Soul music doesn't lend itself to albums quite as easily as rock or jazz. It enhances by distillation, not complication, and is the sub-genre best
communicated through the relative economy of the single, or the song.
That said, when an artist of such depth and quality as Stevie Wonder, who honed his chops in the hit singles factory that was Motown, is given a chance to expand, the sheer inertia makes it seem as though the songs are organically woven together.
As a blind adolescent, Wonder recorded single after single of joyously juvenile R & B. But 1971's Where I'm Coming From showed a sudden maturation, both musically and thematically, Wonder spent the early- and mid-seventies putting out a string of the most focused, inventive, and conscious soul albums ever released, an explosion unequaled by any other artist in the genre, and approached by very few artists in the rock-album era. The closest soul men were probably Prince and Michael Jackson, a decade or so later. But both of their runs fell short; Prince had some amazing highs, but was inconsistent and forced, and Michael Jackson, Wonder's old labelmate, simply never had the depth. Wonder dominated the music scene during that time, continually on the charts, and winning Grammys for Best Album in 1974 and 1975. In 1976, Paul Simon, accepting that year's Grammy, publicly thanked Stevie for not releasing an album that year. The very next year, naturally, Stevie won again.
Innervisions is the best of the lot, a rather efficient affair that features a daring musical palette, a constant groove, a spiritual bent, and lyrical precision, perfectly delivered.

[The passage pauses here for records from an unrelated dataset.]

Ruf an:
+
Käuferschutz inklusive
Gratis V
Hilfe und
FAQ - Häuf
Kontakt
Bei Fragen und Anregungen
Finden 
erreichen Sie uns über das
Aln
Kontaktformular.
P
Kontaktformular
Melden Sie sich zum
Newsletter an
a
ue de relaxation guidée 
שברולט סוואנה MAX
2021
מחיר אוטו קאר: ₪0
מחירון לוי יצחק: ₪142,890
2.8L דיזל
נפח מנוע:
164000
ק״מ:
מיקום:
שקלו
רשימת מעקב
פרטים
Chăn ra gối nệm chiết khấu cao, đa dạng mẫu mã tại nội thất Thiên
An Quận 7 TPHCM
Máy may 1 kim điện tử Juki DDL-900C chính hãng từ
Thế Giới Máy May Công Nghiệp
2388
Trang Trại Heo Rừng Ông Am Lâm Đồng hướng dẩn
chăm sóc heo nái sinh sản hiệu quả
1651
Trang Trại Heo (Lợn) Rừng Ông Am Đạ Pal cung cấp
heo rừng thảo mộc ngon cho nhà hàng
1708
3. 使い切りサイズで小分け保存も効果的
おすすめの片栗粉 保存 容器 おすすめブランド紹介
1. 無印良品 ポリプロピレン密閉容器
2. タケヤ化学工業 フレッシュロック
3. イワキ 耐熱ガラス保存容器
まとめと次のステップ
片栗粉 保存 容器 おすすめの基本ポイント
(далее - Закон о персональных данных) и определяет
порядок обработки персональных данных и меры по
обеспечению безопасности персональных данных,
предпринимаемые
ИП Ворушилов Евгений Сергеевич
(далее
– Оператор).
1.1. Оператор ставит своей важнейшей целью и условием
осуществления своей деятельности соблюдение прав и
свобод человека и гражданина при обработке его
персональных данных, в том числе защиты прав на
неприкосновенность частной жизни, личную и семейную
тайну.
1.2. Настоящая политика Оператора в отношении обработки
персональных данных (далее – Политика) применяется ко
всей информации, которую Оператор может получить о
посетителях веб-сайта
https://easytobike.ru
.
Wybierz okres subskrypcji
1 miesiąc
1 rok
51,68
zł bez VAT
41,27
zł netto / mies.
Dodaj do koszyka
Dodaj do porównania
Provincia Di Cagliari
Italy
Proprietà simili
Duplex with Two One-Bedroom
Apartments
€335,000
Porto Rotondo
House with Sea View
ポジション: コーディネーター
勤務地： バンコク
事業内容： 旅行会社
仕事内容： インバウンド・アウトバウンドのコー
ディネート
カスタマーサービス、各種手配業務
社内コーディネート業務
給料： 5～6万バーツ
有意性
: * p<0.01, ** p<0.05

Standing tall even in a collection of great tracks is "Living For The City", a song of unmistakable intent, and one of those songs that demands to be turned up and played loud. A microcosmic story of, basically, being black in America, it is one of those cuts that makes you think and dance. The album version, seldom heard on AM radio at the time, contains the audio-drama of a young man going to the city, aiming for bigger and better things, getting duped and railroaded, and, ultimately, thrown in jail for a decade, for the crimes of being naive, and in the wrong place at the wrong time. Oh, and being black had something to do with it, too.
It is a vicious track, and the last two verses, after the audio-drama, has Stevie, one of rock's more underrated vocalists, a singer of effortless clarity and joyous expression, growling the lyrics in truly scary fashion. He simply tears the mess up. The story is that his engineers kept ticking him off by stopping the takes. I don't know if that's true or not, but, sweet lord, he sounds righteously pissed.
The album has also gained a somewhat mystical rep, as he was in a severe car crash days after it's release, and was in a coma for a few says. Even though "Higher Ground" was recorded before that, it foreshadows the deeply felt spirituality Wonder would embrace, and has become an anthem for oppressed people everywhere, similar to Bob Marley's "Redemption Song" in it's declaration that personal consciousness must be raised before true freedom, of any type, can be attained.